◆ Passage shown

···

Based on the patterns implied by NSW, it's worth commenting on some particular seats - and for now just looking at the patterns from the NSW state election in 2019 and ignoring earlier elections where Green voters under OPV were less keen on Labor.  As William Bowe notes, Macquarie and Lilley would probably have been toast under OPV in 2019 and Cowan and Eden-Monaro would have been wobbly.  There are seats with high Green votes that would have been much closer - for instance Moreton, where Labor could have lost about 80% of its 51.9-48.1 margin.  Labor won Griffith with 52.9% 2PP, but assuming a 40% exhaust rate among Green voters and 70% for conservative minor parties, they actually would have lost it (!) - that said the exhaust rates would probably be lower in this seat.  There would be some seats where the Coalition would be disadvantaged by OPV - for instance Longman, where OPV would wipe out about three-quarters of the Coalition's 3.3% margin.

The most notable recent election that federal OPV could have changed the overall outcome of (based on impacts like those in NSW 2019) was 2010.  In that election Labor made an effective gain rate of .288 votes/vote on preferences.  The election had a high Green vote with low voting for right-wing minor parties.  Under OPV Labor would have saved Denison but been at massive risk in La Trobe, Moreton, Corangamite and Robertson, and the Coalition would probably have won.

Overall it seems that at the moment a shift to OPV would hand the Coalition a substantial advantage, probably good for a few seats per election, perhaps at times more.  

The OPV vs CPV debate

There are two separate aspects of the optional preferential voting vs compulsory preferential voting debate.  The first is that OPV saves voters from having their vote exhausted because of errors.  The second is the argument that voters should not be forced to give preferences if they don't want to.

···

◆ Exercise details
In the passage on optional preferential voting, list every electoral seat named in the paragraph about the 2010 election. The records that come next have no connection to the passage on optional preferential voting.

···

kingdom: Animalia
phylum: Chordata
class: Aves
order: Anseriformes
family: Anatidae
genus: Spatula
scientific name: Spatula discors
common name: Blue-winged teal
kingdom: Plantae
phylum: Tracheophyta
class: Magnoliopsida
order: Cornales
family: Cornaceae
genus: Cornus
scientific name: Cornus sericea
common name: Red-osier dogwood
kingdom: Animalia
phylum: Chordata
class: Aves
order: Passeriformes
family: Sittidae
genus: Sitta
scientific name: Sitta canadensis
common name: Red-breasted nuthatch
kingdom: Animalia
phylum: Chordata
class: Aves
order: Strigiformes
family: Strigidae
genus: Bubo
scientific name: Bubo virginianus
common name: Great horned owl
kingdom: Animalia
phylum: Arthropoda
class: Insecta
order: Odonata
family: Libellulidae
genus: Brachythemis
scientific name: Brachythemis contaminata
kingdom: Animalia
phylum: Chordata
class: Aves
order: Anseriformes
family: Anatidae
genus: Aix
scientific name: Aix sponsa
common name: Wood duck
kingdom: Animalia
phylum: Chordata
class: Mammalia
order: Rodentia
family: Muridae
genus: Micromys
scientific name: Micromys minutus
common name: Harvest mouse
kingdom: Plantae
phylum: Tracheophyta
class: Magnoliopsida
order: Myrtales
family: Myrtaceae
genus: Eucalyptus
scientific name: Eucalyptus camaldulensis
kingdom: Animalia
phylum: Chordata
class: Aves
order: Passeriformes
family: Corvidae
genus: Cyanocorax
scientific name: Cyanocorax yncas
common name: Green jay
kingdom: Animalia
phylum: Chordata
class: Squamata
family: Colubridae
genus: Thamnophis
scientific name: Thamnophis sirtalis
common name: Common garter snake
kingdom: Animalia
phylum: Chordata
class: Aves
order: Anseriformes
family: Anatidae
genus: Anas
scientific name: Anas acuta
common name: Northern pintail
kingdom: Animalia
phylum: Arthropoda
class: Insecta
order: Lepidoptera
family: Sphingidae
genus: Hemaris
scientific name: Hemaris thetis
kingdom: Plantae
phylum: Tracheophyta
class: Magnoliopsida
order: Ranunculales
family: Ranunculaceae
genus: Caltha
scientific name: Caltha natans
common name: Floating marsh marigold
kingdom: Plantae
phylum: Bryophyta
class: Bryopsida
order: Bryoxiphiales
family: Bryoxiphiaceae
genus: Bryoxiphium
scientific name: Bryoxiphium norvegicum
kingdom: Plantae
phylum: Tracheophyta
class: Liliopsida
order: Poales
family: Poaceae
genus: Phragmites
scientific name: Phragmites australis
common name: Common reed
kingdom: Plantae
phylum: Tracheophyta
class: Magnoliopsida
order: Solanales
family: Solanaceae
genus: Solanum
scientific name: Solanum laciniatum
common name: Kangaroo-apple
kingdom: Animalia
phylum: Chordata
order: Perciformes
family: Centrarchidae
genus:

···

◆ Final result
Denison, La Trobe, Moreton, Corangamite, Robertson